Nonostante sia un romanzo sulla morte, L’uomo dei boschi è scritto con uno stile e un linguaggio piacevole e sereno. Come ha lavorato sulla costruzione di questa voce?
P.B. Per questo tipo di libro è stato necessario usare degli strumenti linguistici e stilistici delicati. Era necessario che mantenessi certe distanze per poter parlare di questo tema. Se mi fossi affidato troppo allo stile, se avessi fatto troppa letteratura, mi sarei necessariamente allontanato dall’obbiettivo e non avrei potuto raccontare ciò che succedeva. Non avrei rispettato la verità. Per raccontare una storia simile dovevo in qualche modo trattenermi, trovare un pudore che mi permettesse di raccontare le cose così com’erano. Se lo scrittore avesse preso il sopravvento avrei tradito il mio proposito.
La natura aspra e fiabesca dello Jura ha avuto un ruolo fondamentale nella vita di Christian Bailly ed è centrale anche nel romanzo.
P.B. I paesaggi del Jura hanno influenzato tutta la mia vita e tutti i miei libri. Sono cresciuto in un piccolissimo paesino delle montagne e quella è stata la mia realtà. Anche ne L’amore ha tre dimensioni [Ed. Clichy, 2013] il protagonista è originario del Jura e alla fine vuole ritornarci. Adesso io vivo un po’ nel Jura e un po’ a Lione. Dopo la morte di mio padre sono tornato nel Jura e il libro che sto scrivendo adesso parla di quei luoghi. Ho bisogno di avere entrambi i posti, di vivere entrambe le situazioni: solo nel Jura ho la calma necessaria per poter scrivere.

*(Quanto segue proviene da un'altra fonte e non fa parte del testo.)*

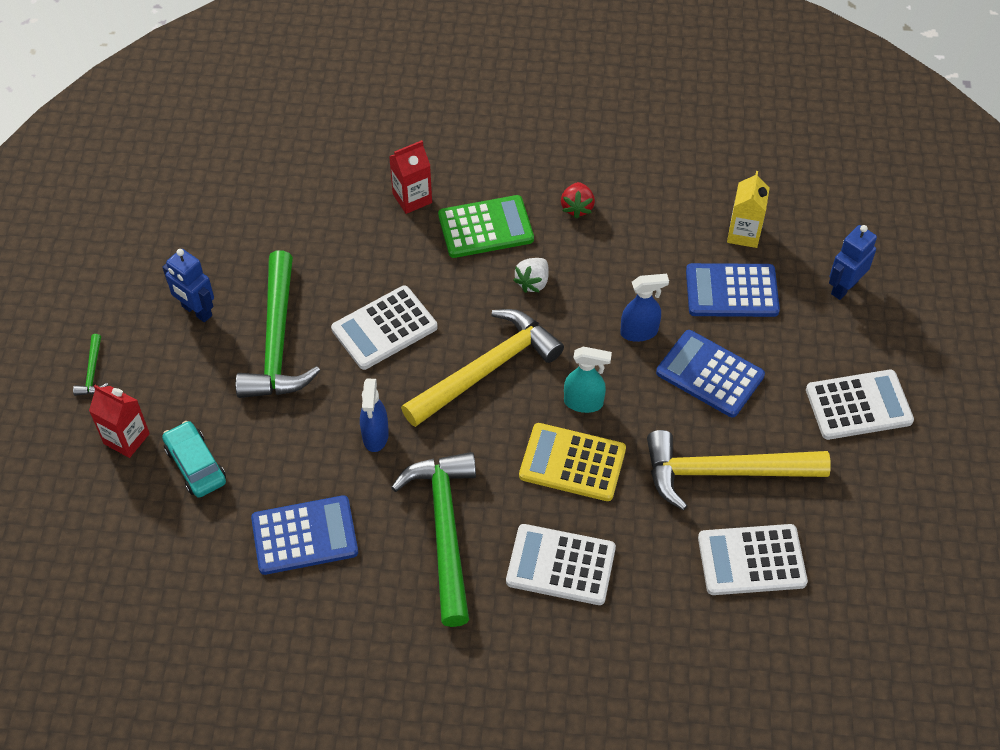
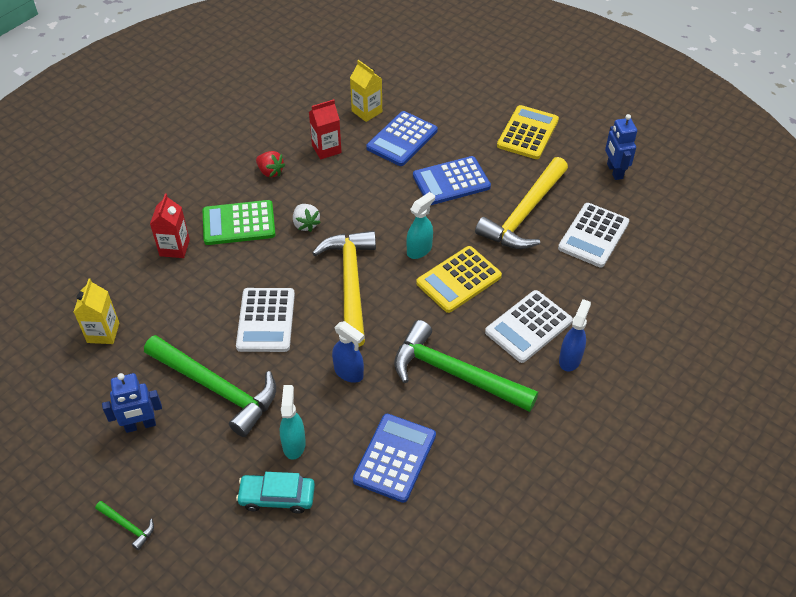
camera: 55 degrees left, 5 degrees down
red carton [89,385,150,458] -> red carton moved to [309,99,342,159]
green calculator [438,195,534,258] -> green calculator turned 120 degrees counterclockwise [203,200,276,245]
blue spray bottle [620,274,669,342] -> blue spray bottle moved to [559,299,591,372]
white calculator [806,370,914,440] -> yellow calculator [497,105,559,159]
blue robot [829,225,877,300] -> blue robot moved to [605,114,637,180]
none -> yellow carton [74,278,119,344]
none -> turquoise spray bottle [280,385,306,460]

Qual è l’atteggiamento verso la letteratura autobiografica nel panorama letterario francese e internazionale?
P.B. Spesso c’è un atteggiamento sospettoso verso questo tipo di letteratura. Ciò che si percepisce è che per essere riconosciuti come autori sia necessario scrivere fiction, nonostante la nutrita tradizione letteraria francese nell’ambito dell’autobiografia. Scrivere delle proprie emozioni fa quasi paura, la letteratura intima viene percepita come femminile, quasi che solo le donne possano sentire il bisogno di raccontarsi.
Perché esiste questo pregiudizio nei confronti della letteratura autobiografica?
P.B. Perché è una letteratura che tocca corde intime, personali, che spesso la gente preferisce evitare di guardare. Generalmente si preferisce quindi una letteratura che parli del mondo. Secondo me, invece, è molto più interessante capire e scrivere come il mondo interagisce con noi e agisce dentro di noi.
L’uomo dei boschi è ben fedele a questo proposito introspettivo: è un’opera che Bailly ha costruito perché ogni parola somigli a suo padre, perché non si muore mai del tutto finché qualcuno rimane in vita per raccontare la nostra storia: e infatti, con il piglio tipico dei grandi scrittori, l’autore trasforma la sua personale elaborazione del lutto in un messaggio universale.
A cura di Loreta Minutilli
n.b. Questo articolo è la rielaborazione della presentazione de L’uomo dei boschi tenutasi al Salone del Libro di Torino venerdì ’11 maggio e del colloquio avuto con l’autore nello stesso giorno.
In copertina: il villaggio di La Frasnée nel Jura, dove si svolge il romanzo.